▶ [Assignment] A single number is needed: how many lines of the data below contain "elbow".

▶ [Given data]
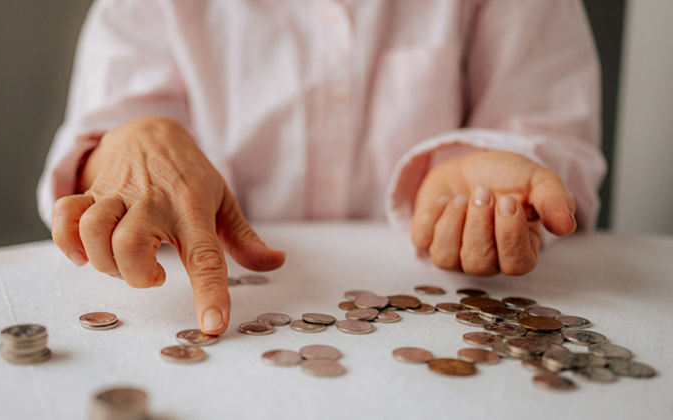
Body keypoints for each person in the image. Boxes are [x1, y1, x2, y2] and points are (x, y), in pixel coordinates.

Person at [37, 0, 606, 336]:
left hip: (448, 300)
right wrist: (129, 145)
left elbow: (552, 134)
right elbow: (101, 152)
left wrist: (495, 174)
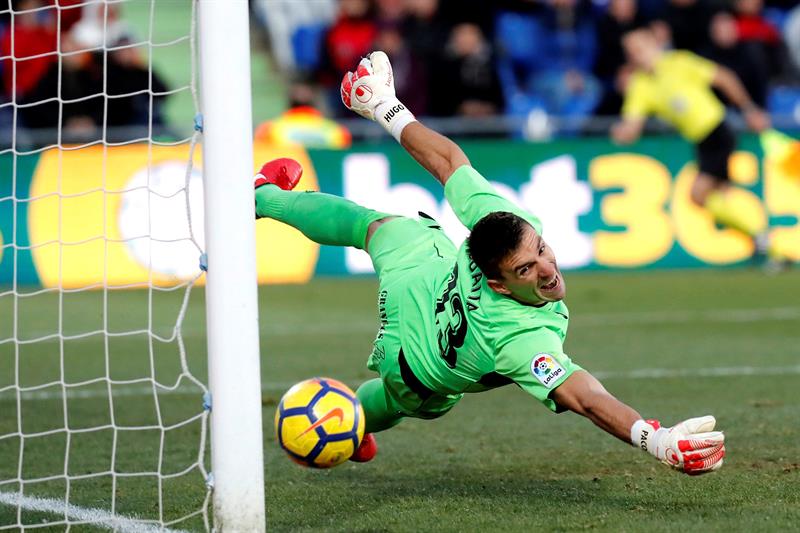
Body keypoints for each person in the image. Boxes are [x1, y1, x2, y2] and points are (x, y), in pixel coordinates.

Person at [255, 51, 726, 475]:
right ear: (499, 284)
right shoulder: (519, 338)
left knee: (377, 226)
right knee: (398, 401)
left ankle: (264, 195)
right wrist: (657, 440)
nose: (547, 269)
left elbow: (447, 160)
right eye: (526, 270)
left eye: (540, 249)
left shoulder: (504, 224)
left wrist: (383, 106)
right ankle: (353, 424)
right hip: (417, 362)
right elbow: (584, 397)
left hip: (424, 278)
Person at [611, 27, 777, 260]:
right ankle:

▶ [Answer for the task] 4